::: Teks Pilihan
Ratusan aktivis 98 dan alumni berbagai kampus serta organisasi rakyat di Jogja berkumpul lagi untuk pertama kalinya setelah 27 tahun usia reformasi. Tidak hanya reuni, momen tersebut juga menjadi momen peluncuran buku “Mendongkel Kursi Sang Tiran”.
Reuni akbar sekaligus peluncuran buku berlangsung di Akademi Bahagia, Sleman, Jogja pada Jumat (305/5/2025).
Buku “Mendongkel Kursi Sang Tiran” ditulis oleh Sri Wahyuningsih dan Kiswondo. Buku ini menjadi catatan kilas balik tentang kiprah Komite Perjuangan Rakyat untuk Perubahan (KPRP) di masa reformasi.
KPRP sendiri merupakan komite aksi yang berbasis di UGM pada tahun 1998. Organisasi yang dikenal radikal ini dengan sadar memilih metode aksi massa dan bentrok untuk memperluas perlawanan terhadap rezim otoritarian Orde Baru.
Organisasi pertama di Jogja yang awali aksi mahasiswa mogok makan
Pada awal 1998 KPRP menjadi organ pertama yang mengawali aksi-aksi mahasiswa Jogja melalui aksi mogok makan untuk menentang rezim. Mereka juga mendirikan posko di fakultas filsafat UGM.
Komite aksi ini juga menjadi organisasi Gerakan Mahasiswa pertama yang dengan terbuka menolak penyelenggaran Sidang Umum MPR di bulan Maret 1998, yang hendak mencalonkan kembali Soeharto sebagai presiden.
KPRP kemudian membakar patung bergambar Soeharto di halaman Gedung Pusat UGM di tengah aksi ribuan orang pada saat MPR melantik kembali Soeharto sebagai Presiden.
Perjuangan merebut demokrasi belum selesai
Peluncuran buku diisi pemaparan oleh kedua penulis sekaligus penyerahan buku kepada beberapa tokoh alumni KPRP, antara lain Dhohir Farisi (Korlap aksi-aksi KPRP), Wibowo Arief, Titik Murtiningsih (Dekan Fakultas Filsafat UGM), Iwa Ikhwanudin (Jurnalis Jawa Pos), Bambang KR (Jurnalis Harian Kedaulatan Rakyat).
::::::
* Latihan: Bagaimana kelanjutan teks tentang reuni aktivis 98 dan peluncuran buku di Jogja? Tuliskan lanjutannya mulai setelah kalimat terakhir.
::: Data yang Diberikan
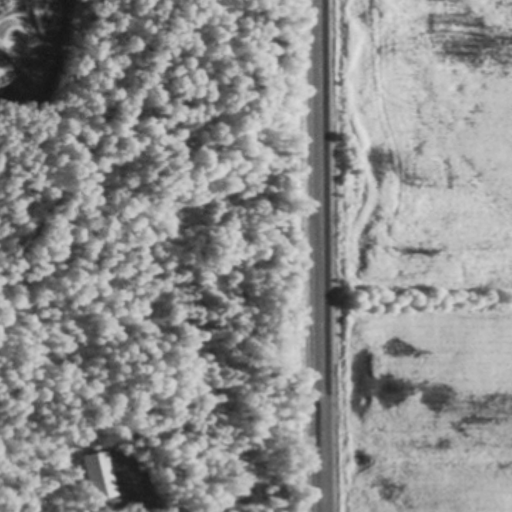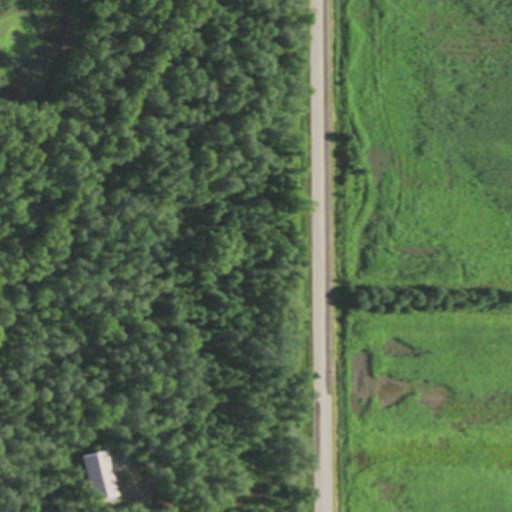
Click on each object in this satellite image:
road: (317, 256)
building: (98, 473)
building: (96, 474)
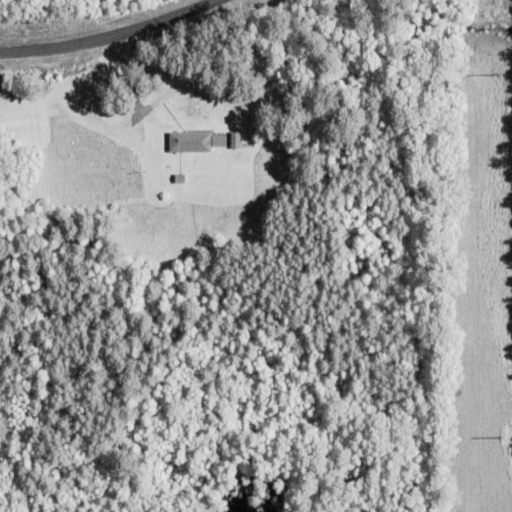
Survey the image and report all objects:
road: (106, 35)
building: (192, 141)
::::::
* Jawaban Tertulis:
Peluncuran ini sekaligus menjadi ajang reuni bagi para aktivis KPRP yang sudah tersebar dan datang dari berbagai kota seperti Jakarta, Malang, Tangerang, Bekasi, Bali, Banjarmasin, Samarinda, Kupang, Manado. Bahkan beberapa alumni KPRP dari Swiss, Belanda, Belgia, Jerman, Amerika, Australia ikut menyapa melalui video.
Tampak hadir pula para aktivis KPRP seperti Haris Rusly Moti, Fendry Ponomban, Puthut EA, Jerry Borang, Lina Christine (UAJY), Irmawati, Samsul Joyobintoro, dan Tony Heru Sudigdo (UII). Tampak pula Nezar Patria, Wamenkomdigi, yang juga dikenal sebagai aktivis 98.

Mantan Sekjen KPRP Fendry Ponomban menyebut perjuangan rakyat dan mahasiswa merebut demokrasi di tahun 1998 sejatinya belum selesai.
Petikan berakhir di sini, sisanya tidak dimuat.